» **WORK REQUIRED**:
Go over the entries below line by line, copying each one that contains the word "Suite".

━━━

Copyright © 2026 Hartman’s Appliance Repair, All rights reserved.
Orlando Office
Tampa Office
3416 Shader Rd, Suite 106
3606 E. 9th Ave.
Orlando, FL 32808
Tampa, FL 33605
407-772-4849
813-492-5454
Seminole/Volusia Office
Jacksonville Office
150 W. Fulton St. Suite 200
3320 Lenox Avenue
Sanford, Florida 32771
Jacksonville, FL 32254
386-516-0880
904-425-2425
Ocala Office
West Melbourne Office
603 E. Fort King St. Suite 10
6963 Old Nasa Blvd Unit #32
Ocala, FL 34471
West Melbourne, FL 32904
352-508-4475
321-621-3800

━━━

» **YOUR SOLUTION**:
3416 Shader Rd, Suite 106
150 W. Fulton St. Suite 200
603 E. Fort King St. Suite 10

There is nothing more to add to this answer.